The amount of liquid milk consumed per person in the U.S. has tumbled more than 40% since 1975. Americans drank around 24 gallons a year in 1996, according to government data. That dropped to 17 gallons in 2018.
As milk consumption has fallen, dairy farms have closed their doors. In court filings, Borden says 2,730 U.S. dairy farms have gone out of business in the last 18 months alone. The remaining farms can command higher prices, but that pinches Borden, which can't charge consumers more because of pressure from big competitors like Walmart. Walmart opened its own milk processing plant in Indiana in 2018.
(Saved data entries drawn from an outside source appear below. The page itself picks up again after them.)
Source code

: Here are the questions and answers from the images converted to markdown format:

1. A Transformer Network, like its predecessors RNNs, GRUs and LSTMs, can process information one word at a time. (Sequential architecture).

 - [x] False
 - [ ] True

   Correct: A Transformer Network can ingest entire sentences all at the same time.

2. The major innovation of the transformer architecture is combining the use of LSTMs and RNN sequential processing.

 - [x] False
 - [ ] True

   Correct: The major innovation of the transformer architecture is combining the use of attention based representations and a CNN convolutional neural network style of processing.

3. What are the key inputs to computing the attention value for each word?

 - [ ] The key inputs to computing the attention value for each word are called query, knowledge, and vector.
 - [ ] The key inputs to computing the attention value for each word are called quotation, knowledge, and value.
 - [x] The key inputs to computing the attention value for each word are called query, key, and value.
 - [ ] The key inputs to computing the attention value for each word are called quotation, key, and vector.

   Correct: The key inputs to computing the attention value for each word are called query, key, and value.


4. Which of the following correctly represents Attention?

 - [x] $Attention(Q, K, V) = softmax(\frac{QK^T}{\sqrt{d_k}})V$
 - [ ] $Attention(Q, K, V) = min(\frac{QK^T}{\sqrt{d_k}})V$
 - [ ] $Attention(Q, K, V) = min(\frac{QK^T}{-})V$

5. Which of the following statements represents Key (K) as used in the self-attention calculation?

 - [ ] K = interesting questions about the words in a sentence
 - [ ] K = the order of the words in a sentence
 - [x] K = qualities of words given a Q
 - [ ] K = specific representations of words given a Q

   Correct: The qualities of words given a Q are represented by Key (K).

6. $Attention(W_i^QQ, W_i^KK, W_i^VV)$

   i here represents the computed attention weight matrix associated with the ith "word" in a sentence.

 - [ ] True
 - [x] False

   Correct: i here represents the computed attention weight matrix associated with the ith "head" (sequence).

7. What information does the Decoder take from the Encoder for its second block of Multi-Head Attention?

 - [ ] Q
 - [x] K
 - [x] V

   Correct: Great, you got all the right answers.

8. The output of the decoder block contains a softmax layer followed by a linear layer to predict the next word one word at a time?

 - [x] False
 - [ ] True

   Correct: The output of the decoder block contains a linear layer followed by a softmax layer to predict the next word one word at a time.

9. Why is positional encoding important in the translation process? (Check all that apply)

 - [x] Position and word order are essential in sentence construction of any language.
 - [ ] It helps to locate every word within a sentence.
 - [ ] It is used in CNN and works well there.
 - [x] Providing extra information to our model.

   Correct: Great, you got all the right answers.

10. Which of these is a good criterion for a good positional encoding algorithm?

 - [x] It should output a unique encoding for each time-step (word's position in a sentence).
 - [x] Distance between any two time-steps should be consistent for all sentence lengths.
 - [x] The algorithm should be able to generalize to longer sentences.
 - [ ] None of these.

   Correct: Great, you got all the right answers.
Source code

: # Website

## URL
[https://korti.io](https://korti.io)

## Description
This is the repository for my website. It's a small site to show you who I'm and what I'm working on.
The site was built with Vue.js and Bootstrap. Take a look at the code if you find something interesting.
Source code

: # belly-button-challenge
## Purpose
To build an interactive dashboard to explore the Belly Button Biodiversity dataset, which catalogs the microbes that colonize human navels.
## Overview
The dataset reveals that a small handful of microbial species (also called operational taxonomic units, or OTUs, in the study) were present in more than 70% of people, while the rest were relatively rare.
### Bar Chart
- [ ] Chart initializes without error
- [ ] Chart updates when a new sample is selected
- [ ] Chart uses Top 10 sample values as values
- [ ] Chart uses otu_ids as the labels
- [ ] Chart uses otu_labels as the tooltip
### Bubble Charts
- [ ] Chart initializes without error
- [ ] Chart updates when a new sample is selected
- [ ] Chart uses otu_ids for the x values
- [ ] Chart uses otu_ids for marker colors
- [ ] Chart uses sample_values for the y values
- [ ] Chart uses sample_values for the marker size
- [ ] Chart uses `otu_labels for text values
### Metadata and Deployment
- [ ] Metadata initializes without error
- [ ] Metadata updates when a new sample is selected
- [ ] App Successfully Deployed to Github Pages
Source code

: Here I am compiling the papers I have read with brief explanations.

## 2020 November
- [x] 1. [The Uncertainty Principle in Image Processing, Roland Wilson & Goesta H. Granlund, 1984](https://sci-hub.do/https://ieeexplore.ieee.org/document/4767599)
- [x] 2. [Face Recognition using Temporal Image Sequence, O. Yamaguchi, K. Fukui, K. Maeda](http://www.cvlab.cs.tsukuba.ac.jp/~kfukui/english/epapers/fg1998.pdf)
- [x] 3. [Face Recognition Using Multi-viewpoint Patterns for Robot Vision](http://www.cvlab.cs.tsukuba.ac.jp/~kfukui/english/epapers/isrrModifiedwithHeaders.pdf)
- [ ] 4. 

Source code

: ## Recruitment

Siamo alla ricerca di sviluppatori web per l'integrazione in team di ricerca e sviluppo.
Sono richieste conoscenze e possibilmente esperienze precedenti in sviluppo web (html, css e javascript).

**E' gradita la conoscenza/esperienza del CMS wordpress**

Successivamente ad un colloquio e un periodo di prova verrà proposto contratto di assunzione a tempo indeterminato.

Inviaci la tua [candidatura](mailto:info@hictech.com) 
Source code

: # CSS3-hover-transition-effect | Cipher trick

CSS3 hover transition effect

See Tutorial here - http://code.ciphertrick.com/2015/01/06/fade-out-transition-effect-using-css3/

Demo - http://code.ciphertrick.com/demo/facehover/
Between January 2019 and Dec. 7, Borden Dairy had a net loss of $42.4 million, up from $14.6 million in 2018. The company generated $1.18 billion in net sales. Borden tried to revive sales last year by relaunching its iconic mascot Elsie, the smiling cow that first appeared on milk cartons in the 1930s.
In 2009, Borden Dairy acquired Dairy Fresh, which had a milk bottling plant in Baker since 1985. The Plank Road plant near Baton Rouge was closed in 2013, affecting 40 employees at the time, as the company consolidated operations at its Lafayette plant.
Also in 2013, Borden was spun off from Laguna Dairy S.A. de C.V., a multinational conglomerate based in Mexico. At the time, Laguna Dairy remained a "substantial" equity stakeholder in Borden.
In 2017, Washington D.C.-based ACON Investments LLC, a private equity firm, acquired Borden Dairy and recapitalized the business. At the same time, it secured new debt from GSO Capital Partners and PNC Bank.
ACON Dairy Investors LLC owns 46.7% of the business, while New Laguna LLC owns 49.3% of the company, bankruptcy records show. ACON chipped in $48.8 million while Laguna put up $51.4 million into Borden Dairy Co., records show. Sarsam put in $750,000 of capital as well, but owns about 3% of the company in aggregate.